2024 Budget Review: There is work to be done.

While this year’s budget includes one of our longstanding priorities, we are still a long way from food systems that are just, healthy and sustainable.

The Government of Canada’s 2024 pre-budget announcements meant early celebrations for Food Secure Canada (FSC) and the Coalition for Healthy School Food on April 1st. In a historic win, we welcomed a $1b commitment over five years towards the establishment of a national school food program. This brings us into line with the vast majority of Organisation for Economic Co-operation and Development (OECD) countries whose youth already benefit from school food. Marissa Alexander, co-Executive Director of Food Secure Canada adds, “well-designed school food programs help Canada to meet the Sustainable Development Goals (SDGs), including health, education, gender equality, sustainability, and local livelihood goals.” Policy details for this program including implementation, long-term funding and universality remain to be determined, but we look forward to working with the Coalition as they lead efforts to encourage Premiers to step up and align school food with local and sustainable food production.

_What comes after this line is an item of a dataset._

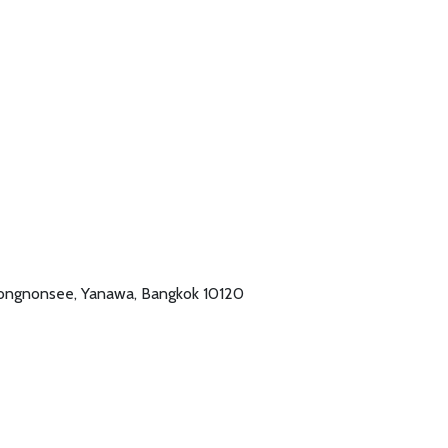
Chongnonsee, Yanawa, Bangkok 10120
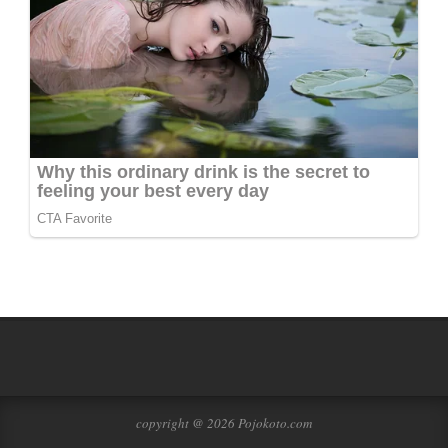
copyright @ 2026 Pojokoto.com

Deputy Prime Minister and Finance Minister Chrystia Freeland announced further budget outcomes on April 16th. FSC is pleased to see the replenishment of the Local Food Infrastructure Fund for three years, including an emphasis on financing Indigenous and Black community infrastructure as well as school food capacity. The continuation of the Harvesters Support Grant is an important prioritization of Indigenous food sovereignty but falls short of addressing excessively high rates of food insecurity in northern communities. Together with the much larger investment in the school food program, these announcements provide some modest further financing of the Food Policy for Canada, but falls far short of what is needed to implement its vision. FSC will continue to advocate for the significant commitments that are required to bring about transformative change in our food system.

While there were many measures that aimed to improve affordability over the long-term, such as the Tenants Protection Fund and the inclusion of birth control and diabetic medication in the National Universal Pharmacare, there is still more urgent work to uplift households with the lowest incomes. The new Canada Disability Benefit’s maximum allowance of $200/month is an undignified amount of money, and with such lukewarm, piecemeal approaches we are far from meeting the basic needs of most Canadians. And while there was a raise of the capital gains tax on wealthy individuals, bringing it back to pre-millenium norms, corporate Canada was largely left off the hook.

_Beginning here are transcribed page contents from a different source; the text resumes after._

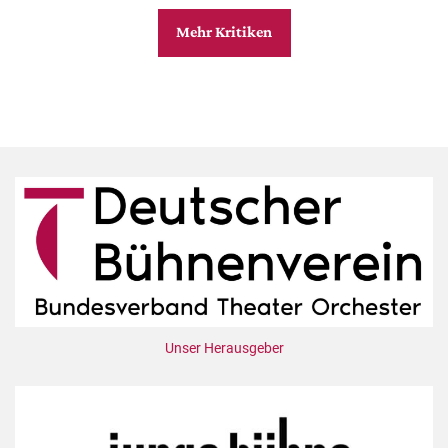
Mehr Kritiken
Unser Herausgeber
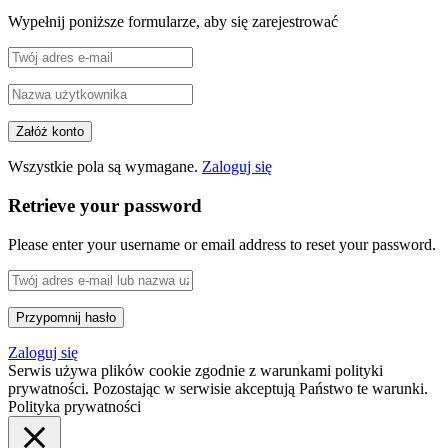
Wypełnij poniższe formularze, aby się zarejestrować
Wszystkie pola są wymagane.
Zaloguj się
Retrieve your password
Please enter your username or email address to reset your password.
Zaloguj się
Serwis używa plików cookie zgodnie z warunkami polityki
prywatności. Pozostając w serwisie akceptują Państwo te warunki.
Polityka prywatności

The rates of food insecurity in Canada are at their highest since monitoring began. In 2022, 6.9 million people – including almost 1 in 4 children – experienced food insecurity. The pattern of hunger also reflects Canada’s ongoing colonialism and structural racism, with the percentage of children living with food insecurity among  Black (46.3%), Indigenous (40.1%), Arab (33.4%) and Filipino (32.9%) households astoundingly high. When it comes to food affordability, FSC would like to see bold government action to ensure Canadians have adequate incomes, large retailers are restrained from excessive profiteering, and wholistic approaches to food provisioning are well supported. Dismantling the prevailing systemic racism and colonialism in food systems requires consistent action-based intersectional solutions. These solutions should encompass Indigenous foodways, support for diversified retailing, and other distinct and alternative food provisioning. 

Despite persistent areas of improvement, FSC remains hopeful in the collective effort and continued collaboration on addressing the gaps within food systems, food sovereignty and food security.